Took place Release re2c, a free lexical analyzer generator for C and C++. Recall that re2c was written in 1993 by Peter Bamboulis as an experimental generator of very fast lexical analyzers, distinguished from other generators by the speed of the generated code and an unusually flexible user interface that makes it easy and efficient to embed parsers into an existing codebase. Since then, the project has been developed by the community and continues to be a platform for experimentation and research in the field of formal grammars and state machines.
The preparation of the release took almost a whole year. Most of the time, as always, was spent on developing a theoretical framework and writing
articles "Efficient POSIX Submatch Extraction on NFAΒ«.
The algorithms described in the article are implemented in the experimental libre2c library
(building the library and performance tests is disabled by default and enabled with the configure option "--enable-libs"). The library is not intended as a competitor to existing projects such as RE2, but as a research platform for the development of new ones.

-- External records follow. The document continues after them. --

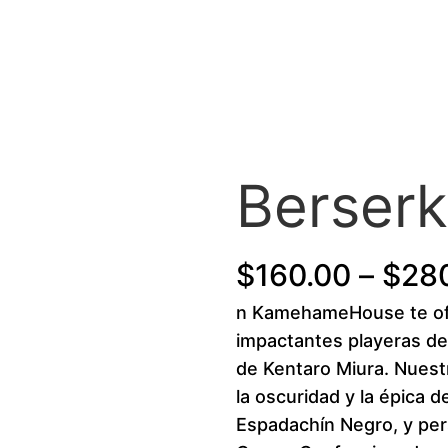
Berserk
$
160.00
–
$
28
n KamehameHouse te of
impactantes playeras de
de Kentaro Miura. Nuestr
la oscuridad y la épica de
Espadachín Negro, y per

algorithms (which can then be used in re2c or in other projects). It is also convenient in terms of testing, performance measurement and creating bindings to other languages.
Main new features in re2c 1.2:
Added a new simplified way to check the end of the input data ("EOF rule"). For this, the "re2c:eof" configuration has been added,
allowing you to select a terminal character,
and a special rule "$", which is triggered if the lexer
successfully reached the end of the input data.
Historically, re2c provides several ways to check for
end of inputs varying in limitedness, efficiency, and simplicity
applications. The new method is designed to simplify writing code, while
while remaining effective and widely applicable. old ways
still work and may be preferred in some cases.
Added the ability to include external files using the directive
"/*!include:re2c "file.re" */", where "file.re" is the name of the file to include. Re2c looks for files in the directory of the containing file,
as well as in the list of paths specified using the "-I" option.
Included files can include other files.
Re2c provides "standard" files in the "include/" directory
project - it is expected that useful definitions will accumulate there
regular expressions, something in the spirit of the standard library.
So far, at the request of the workers, one file with definitions of Unicode categories has been added.
Added the ability to generate header files with arbitrary
content using the "-t --type-header" options (or the appropriate
configurations) and new directives "/*!header:re2c:on*/" and
"/*!header:re2c:off*/". This may be useful in cases where
when re2c needs to generate definitions for variables, structures and macros,
used in other translation units.
Re2c now understands UTF8 literals and character classes in regular expressions.
By default, re2c parses expressions like "βx βy" as
sequence of 1-bit ASCII characters "e2 88 80 78 20 e2 88 83 79"
(hex codes), and users have to escape Unicode characters manually:
"\\u2200x \\u2203y". This is very inconvenient and unexpected for many
users (as evidenced by constant bug reports). So now
re2c provides the option "--input-encoding {ascii | utf8}",
which allows you to change the behavior and parse "βx βy" as
"2200 78 20 2203 79".
Re2c now allows regular re2c blocks to be used in "-r --reuse" mode.
This is convenient if the input file contains many blocks, and only some of them
needs to be reused.
Now you can set the format of warnings and error messages
with the new option "--location-format {gnu | msvc}". GNU format displayed
as "filename:line:column:" and the MSVC format as "filename(line,column)".
This feature may come in handy for IDE lovers.
A "--verbose" option has also been added, which prints a short victory message on success.
Improved "compatibility" mode with flex - fixed some parsing errors and
incorrect operator precedence in rare cases.
Historically, the "-F --flex-suppor" option allows you to write code
mixed in flex style and re2c style, which makes it a bit difficult to parse.
Flex compatibility mode is rarely used in new code,
but re2c continues to support it for backwards compatibility.
Character class subtraction operator "/" is now applied
before unwrapping the encoding, which allows it to be used in more cases,
if a variable length encoding is used (such as UTF8).
The output file is now created atomically: re2c first creates a temporary file
and writes the result to it, and then renames the temporary file to the output
one operation.
From the developer's point of view, re2c has got a more complete subsystem
debugging. Debug code is now disabled in release builds and
can be enabled with the configure option "--enable-debug".